DATA UNDER STUDY:
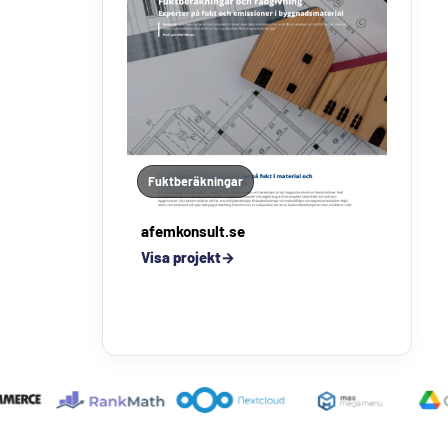
Fuktberäkningar
afemkonsult.se
Visa projekt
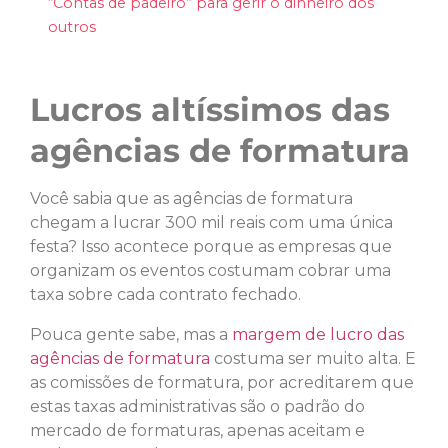
“Contas de padeiro” para gerir o dinheiro dos
outros
Lucros altíssimos das
agências de formatura
Você sabia que as agências de formatura
chegam a lucrar 300 mil reais com uma única
festa? Isso acontece porque as empresas que
organizam os eventos costumam cobrar uma
taxa sobre cada contrato fechado.
Pouca gente sabe, mas a
margem de lucro das
agências de formatura
costuma ser muito alta. E
as comissões de formatura, por acreditarem que
estas taxas administrativas são o padrão do
mercado de formaturas, apenas aceitam e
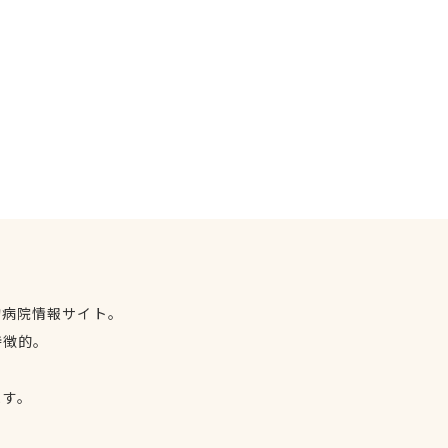
物病院情報サイト。
特徴的。
、
ます。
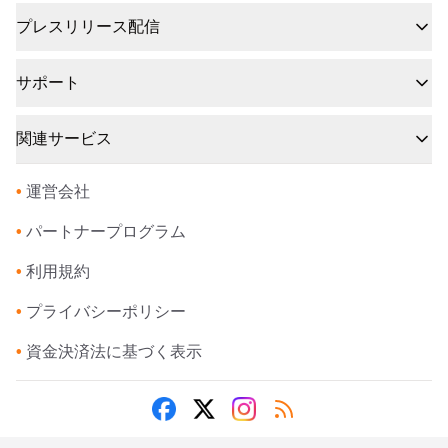
プレスリリース配信
サポート
関連サービス
•
運営会社
•
パートナープログラム
•
利用規約
•
プライバシーポリシー
•
資金決済法に基づく表示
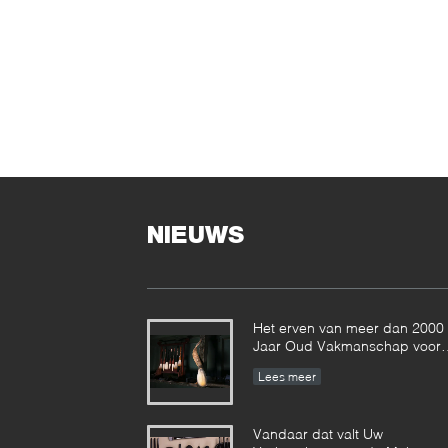
NIEUWS
Het erven van meer dan 2000
Jaar Oud Vakmanschap voor
onze Vonira-Make-upborstels 
Lees meer
de Provincie van Hunan
Vandaar dat valt Uw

TASK TO CARRY OUT: In the listing above, take the line containing "Het erven van meer dan 2000" as the start and write out every line through the last one exactly, with nothing added.

REPLY:
Het erven van meer dan 2000
Jaar Oud Vakmanschap voor
onze Vonira-Make-upborstels 
Lees meer
de Provincie van Hunan
Vandaar dat valt Uw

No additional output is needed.